To maximise our blending options, all batches of Old Bush Vine Grenache are crushed as separate parcels, to either 6 tonne static pumpover fermenters or 8 tonne open top stainless steel fermenters, which utilise the Yalumba designed cap plunger for cap management. The majority of batches are fully destemmed, however for some batches we do not destem at all, preferring to leave the stems on to help contribute another flavour dimension. The natural or 'wild' yeasts present on the grape skins are then allowed to initiate the sugar fermentation - this may happen within the first 12 hours or so, or it may take up to 2 - 3 days. When the fermentation has progressed about halfway, cultured winery yeasts are then added to ensure completion of this fermentation.

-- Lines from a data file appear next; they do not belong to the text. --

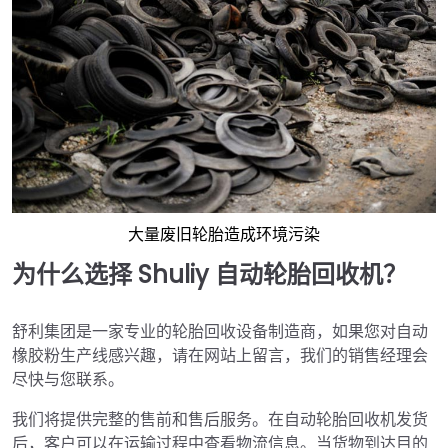
大量废旧轮胎造成环境污染
为什么选择 Shuliy 自动轮胎回收机？
舒利集团是一家专业的轮胎回收设备制造商，如果您对自动
橡胶粉生产线感兴趣，请在网站上留言，我们的销售经理会
尽快与您联系。
我们将提供完整的售前和售后服务。在自动轮胎回收机发货
后，客户可以在运输过程中查看物流信息。当货物到达目的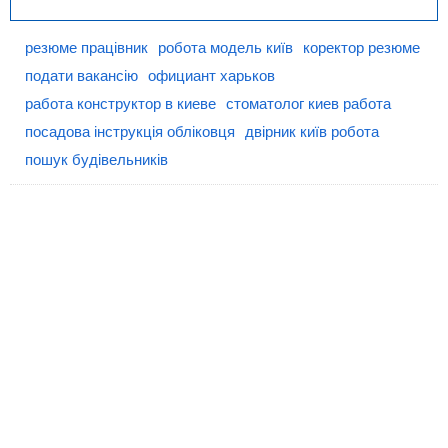
резюме працівник
робота модель київ
коректор резюме
подати вакансію
официант харьков
работа конструктор в киеве
стоматолог киев работа
посадова інструкція обліковця
двірник київ робота
пошук будівельників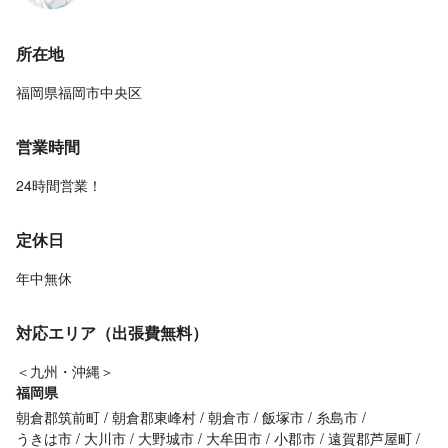
所在地
福岡県福岡市中央区
営業時間
24時間営業！
定休日
年中無休
対応エリア（出張費無料）
＜九州・沖縄＞
福岡県
朝倉郡筑前町
朝倉郡東峰村
朝倉市
飯塚市
糸島市
うきは市
大川市
大野城市
大牟田市
小郡市
遠賀郡芦屋町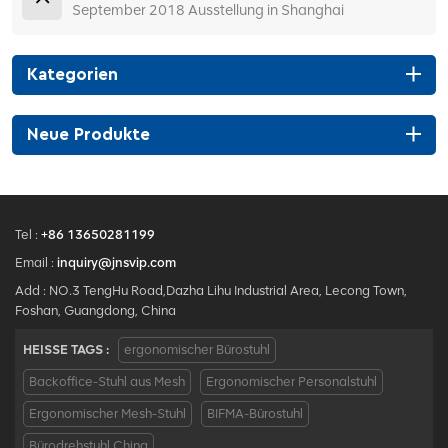
September 2018 Ausstellung in Shanghai
Kategorien
Neue Produkte
Tel :
+86 13650281199
Email :
inquiry@jnsvip.com
Add : NO.3 TengHu Road,Dazha Lihu Industrial Area, Lecong Town,
Foshan, Guangdong, China
HEISSE TAGS :
ergonomischer Bürostuhl
Backoffice-Stuhl aus Mesh
Ergonomischer Personalstuhl
Ergonomischer Mesh-Stuhl
BIFMA-Bürostuhl
Bürodrehstuhl China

Particular batches are then selected to remain on skins post-fermentation which could be up to 2 - 3 months. This then contributes wines with even greater complexity and individuality. After draining and pressing off skins all batches are racked to barrel for maturation.
This wine has a very expressive aroma full with layers of lush plum, blueberry coulis, currant confiture and mulled cherry notes.
The palate is medium to full weighted Grenache that shows a fleshy core of steeped red berry fruit notes that weave through to a juicy mouth-watering finish. With ample tannins, all polished and embedded in the fruit.